Which lines below contain the word "household"? Copy each of them.

### Input records

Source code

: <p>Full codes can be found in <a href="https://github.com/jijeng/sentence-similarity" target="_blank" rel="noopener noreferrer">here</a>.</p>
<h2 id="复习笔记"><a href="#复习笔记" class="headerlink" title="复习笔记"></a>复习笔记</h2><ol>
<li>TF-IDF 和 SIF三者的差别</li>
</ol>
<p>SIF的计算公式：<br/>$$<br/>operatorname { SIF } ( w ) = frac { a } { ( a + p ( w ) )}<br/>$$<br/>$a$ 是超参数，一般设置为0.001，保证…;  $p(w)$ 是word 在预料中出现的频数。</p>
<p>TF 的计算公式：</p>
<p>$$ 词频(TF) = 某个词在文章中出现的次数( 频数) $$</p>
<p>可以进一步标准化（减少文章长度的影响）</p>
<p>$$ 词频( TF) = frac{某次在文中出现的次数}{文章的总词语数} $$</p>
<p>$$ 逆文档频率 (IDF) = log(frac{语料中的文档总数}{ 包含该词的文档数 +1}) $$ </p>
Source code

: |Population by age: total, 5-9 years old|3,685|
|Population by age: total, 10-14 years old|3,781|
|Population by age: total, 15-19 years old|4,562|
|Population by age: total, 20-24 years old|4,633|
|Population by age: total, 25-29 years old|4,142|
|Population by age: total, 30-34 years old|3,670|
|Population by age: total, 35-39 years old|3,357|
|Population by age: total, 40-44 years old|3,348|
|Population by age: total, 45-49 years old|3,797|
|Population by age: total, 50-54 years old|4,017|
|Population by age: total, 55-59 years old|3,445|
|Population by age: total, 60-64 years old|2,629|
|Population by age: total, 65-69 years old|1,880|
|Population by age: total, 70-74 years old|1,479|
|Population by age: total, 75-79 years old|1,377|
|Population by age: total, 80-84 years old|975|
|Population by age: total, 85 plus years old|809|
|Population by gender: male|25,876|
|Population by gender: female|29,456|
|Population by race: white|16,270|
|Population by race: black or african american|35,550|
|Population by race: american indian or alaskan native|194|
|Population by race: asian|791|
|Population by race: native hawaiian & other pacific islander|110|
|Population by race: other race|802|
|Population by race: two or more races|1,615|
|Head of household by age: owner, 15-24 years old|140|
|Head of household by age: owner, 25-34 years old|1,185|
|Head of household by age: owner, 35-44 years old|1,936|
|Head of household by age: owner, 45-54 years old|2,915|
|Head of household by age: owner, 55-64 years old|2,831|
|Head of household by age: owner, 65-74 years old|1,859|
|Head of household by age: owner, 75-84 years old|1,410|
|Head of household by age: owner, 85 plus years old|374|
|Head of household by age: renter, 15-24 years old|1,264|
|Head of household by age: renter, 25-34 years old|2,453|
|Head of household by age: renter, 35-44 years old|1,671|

######

◆ Solved problem ◆
|Head of household by age: owner, 15-24 years old|140|
|Head of household by age: owner, 25-34 years old|1,185|
|Head of household by age: owner, 35-44 years old|1,936|
|Head of household by age: owner, 45-54 years old|2,915|
|Head of household by age: owner, 55-64 years old|2,831|
|Head of household by age: owner, 65-74 years old|1,859|
|Head of household by age: owner, 75-84 years old|1,410|
|Head of household by age: owner, 85 plus years old|374|
|Head of household by age: renter, 15-24 years old|1,264|
|Head of household by age: renter, 25-34 years old|2,453|
|Head of household by age: renter, 35-44 years old|1,671|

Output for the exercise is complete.